## Provided text
[start]

“I WATCH people on the way back home,” sings Sam Fender on the soul-bearing title track of his new album. With its widescreen ambition, driving intensity and visceral lyrics, People Watching can’t fail to draw familiar comparisons to Fender’s “biggest hero”, Bruce Springsteen.
![[Black and white photo of Sam Fender.]](https://www.thesun.co.uk/wp-content/uploads/2025/02/sam-fender-pr-supplied-sam-973291411.jpg?strip=all&w=636)
A few years ago, he noted that Springsteen had “never stopped writing about people” and had “never stopped writing about home”. The same thing applies to the refreshingly candid, fiercely committed Geordie. In the case of The Boss, he wrote about his New Jersey stomping ground with its hard-up inhabitants in dead-end jobs who dreamed of better lives (usually involving desperate lovers escaping in fast cars down endless highways.).

[end]

## Request
According to the review of Sam Fender's new album, what is the album called?

## Information given
[start]

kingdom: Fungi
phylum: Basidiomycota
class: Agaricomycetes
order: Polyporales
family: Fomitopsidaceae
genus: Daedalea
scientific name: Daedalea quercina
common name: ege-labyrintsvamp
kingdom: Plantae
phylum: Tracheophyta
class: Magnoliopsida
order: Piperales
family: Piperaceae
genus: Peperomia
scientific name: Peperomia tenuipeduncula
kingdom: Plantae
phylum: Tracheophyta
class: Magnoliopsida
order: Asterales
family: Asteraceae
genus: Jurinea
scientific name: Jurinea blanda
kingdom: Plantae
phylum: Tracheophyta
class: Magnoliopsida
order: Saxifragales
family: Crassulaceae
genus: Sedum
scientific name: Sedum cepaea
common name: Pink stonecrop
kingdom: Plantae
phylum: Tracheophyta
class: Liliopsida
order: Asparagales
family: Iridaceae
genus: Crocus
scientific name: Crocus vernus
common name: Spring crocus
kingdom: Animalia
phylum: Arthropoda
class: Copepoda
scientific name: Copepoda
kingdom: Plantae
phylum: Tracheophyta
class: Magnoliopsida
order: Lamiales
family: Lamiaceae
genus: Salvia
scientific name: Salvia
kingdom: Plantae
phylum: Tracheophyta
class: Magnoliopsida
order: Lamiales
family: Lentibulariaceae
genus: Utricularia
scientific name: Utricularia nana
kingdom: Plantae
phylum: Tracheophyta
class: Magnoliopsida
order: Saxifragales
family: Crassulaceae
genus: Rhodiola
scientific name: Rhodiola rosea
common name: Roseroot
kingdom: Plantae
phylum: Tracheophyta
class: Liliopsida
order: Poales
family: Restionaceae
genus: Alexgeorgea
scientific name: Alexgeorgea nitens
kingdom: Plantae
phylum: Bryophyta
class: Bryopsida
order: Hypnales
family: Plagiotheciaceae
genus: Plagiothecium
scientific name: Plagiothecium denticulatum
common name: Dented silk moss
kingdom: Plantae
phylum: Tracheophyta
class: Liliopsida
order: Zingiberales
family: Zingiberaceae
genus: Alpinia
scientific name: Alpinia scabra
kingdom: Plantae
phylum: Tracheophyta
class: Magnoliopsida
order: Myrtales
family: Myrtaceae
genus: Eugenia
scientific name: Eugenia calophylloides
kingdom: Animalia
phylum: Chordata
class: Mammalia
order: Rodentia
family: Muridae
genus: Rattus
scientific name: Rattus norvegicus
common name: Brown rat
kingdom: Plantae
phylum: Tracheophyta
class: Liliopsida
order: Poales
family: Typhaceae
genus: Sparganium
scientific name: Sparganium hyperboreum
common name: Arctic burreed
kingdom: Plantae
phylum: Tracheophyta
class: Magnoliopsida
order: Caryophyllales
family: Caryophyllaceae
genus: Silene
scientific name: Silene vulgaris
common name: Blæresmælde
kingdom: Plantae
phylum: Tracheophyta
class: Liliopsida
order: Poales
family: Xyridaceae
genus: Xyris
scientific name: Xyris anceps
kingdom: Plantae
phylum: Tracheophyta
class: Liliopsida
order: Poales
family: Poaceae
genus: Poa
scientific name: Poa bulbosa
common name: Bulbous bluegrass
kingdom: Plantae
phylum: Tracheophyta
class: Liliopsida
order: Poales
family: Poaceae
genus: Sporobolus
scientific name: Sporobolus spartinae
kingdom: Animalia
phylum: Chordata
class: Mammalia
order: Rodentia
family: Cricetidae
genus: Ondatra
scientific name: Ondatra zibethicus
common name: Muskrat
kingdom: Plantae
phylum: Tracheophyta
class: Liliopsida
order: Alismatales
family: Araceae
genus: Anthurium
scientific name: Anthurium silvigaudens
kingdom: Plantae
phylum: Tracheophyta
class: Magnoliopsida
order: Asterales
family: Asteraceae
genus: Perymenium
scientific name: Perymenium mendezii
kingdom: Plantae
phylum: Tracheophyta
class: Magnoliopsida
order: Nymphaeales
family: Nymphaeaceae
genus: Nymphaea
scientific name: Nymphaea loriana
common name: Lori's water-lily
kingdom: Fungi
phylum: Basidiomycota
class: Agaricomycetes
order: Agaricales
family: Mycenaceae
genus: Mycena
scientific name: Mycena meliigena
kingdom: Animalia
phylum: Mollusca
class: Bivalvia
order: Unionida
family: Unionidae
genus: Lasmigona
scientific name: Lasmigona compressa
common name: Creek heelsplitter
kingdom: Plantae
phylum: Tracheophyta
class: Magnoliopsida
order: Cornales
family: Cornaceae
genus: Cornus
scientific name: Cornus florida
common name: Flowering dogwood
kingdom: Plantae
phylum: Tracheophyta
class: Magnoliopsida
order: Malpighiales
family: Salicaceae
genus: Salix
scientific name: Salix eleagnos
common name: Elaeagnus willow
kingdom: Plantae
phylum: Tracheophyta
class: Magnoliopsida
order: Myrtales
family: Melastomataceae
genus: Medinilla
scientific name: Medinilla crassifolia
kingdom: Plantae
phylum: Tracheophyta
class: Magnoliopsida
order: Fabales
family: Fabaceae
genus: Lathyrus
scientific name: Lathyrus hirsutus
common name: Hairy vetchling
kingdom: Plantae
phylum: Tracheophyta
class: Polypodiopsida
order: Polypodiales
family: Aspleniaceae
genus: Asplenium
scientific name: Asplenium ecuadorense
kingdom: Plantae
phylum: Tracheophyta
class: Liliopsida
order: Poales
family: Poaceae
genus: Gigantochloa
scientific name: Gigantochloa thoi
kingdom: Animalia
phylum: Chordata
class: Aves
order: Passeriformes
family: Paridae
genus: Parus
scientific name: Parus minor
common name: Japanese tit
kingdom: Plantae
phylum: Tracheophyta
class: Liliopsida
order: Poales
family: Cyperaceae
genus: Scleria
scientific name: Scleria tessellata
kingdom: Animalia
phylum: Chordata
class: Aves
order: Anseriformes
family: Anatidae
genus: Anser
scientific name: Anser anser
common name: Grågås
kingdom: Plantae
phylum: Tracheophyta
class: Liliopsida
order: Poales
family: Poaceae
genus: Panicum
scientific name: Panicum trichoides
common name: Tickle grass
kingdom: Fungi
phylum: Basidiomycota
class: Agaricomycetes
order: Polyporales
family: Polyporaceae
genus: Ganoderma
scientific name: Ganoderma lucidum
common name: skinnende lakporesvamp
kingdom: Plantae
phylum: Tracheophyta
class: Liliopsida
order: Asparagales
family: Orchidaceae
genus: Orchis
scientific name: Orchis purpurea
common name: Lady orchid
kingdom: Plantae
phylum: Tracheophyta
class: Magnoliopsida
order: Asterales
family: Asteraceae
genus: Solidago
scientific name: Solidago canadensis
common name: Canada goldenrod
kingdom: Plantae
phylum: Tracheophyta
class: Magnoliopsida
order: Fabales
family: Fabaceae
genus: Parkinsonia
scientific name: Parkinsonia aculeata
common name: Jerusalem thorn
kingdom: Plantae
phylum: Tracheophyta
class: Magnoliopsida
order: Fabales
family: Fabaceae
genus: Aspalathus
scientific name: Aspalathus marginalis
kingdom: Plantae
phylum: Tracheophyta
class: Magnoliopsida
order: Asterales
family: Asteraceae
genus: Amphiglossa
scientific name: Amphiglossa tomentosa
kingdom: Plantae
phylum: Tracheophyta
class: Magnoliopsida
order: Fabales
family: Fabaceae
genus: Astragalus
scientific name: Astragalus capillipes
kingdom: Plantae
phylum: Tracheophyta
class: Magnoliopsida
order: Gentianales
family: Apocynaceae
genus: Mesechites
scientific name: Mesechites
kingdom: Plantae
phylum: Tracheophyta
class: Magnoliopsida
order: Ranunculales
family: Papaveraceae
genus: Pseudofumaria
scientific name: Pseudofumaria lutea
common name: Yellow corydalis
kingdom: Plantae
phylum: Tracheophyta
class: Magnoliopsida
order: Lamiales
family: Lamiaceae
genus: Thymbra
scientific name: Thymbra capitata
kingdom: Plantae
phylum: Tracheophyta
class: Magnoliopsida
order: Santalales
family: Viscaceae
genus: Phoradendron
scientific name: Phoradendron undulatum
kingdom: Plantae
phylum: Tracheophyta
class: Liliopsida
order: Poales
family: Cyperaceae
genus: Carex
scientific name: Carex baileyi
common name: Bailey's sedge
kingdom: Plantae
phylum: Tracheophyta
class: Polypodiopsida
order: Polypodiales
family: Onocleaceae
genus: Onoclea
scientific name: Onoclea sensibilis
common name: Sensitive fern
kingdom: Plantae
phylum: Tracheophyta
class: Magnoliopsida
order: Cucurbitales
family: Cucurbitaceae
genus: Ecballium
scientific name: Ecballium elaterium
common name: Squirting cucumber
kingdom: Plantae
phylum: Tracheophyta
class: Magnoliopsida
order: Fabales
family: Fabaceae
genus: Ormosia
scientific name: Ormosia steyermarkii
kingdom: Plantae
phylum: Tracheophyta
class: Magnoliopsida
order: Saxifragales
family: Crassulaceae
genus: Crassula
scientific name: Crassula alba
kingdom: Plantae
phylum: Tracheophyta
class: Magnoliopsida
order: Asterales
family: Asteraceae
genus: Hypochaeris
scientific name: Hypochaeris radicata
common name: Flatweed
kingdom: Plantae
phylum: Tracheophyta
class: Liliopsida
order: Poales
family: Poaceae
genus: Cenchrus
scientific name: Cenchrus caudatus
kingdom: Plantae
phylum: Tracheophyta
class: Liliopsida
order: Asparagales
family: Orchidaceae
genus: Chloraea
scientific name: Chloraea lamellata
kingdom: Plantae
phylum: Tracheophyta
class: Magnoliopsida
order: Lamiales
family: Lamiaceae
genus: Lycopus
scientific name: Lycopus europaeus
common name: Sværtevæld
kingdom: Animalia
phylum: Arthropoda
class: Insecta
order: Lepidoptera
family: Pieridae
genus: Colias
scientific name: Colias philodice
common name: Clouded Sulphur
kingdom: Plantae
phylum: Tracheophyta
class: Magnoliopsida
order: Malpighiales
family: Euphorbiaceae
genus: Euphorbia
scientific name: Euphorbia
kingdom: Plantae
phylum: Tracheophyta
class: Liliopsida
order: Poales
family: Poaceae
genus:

[end]

## Result for this task
People Watching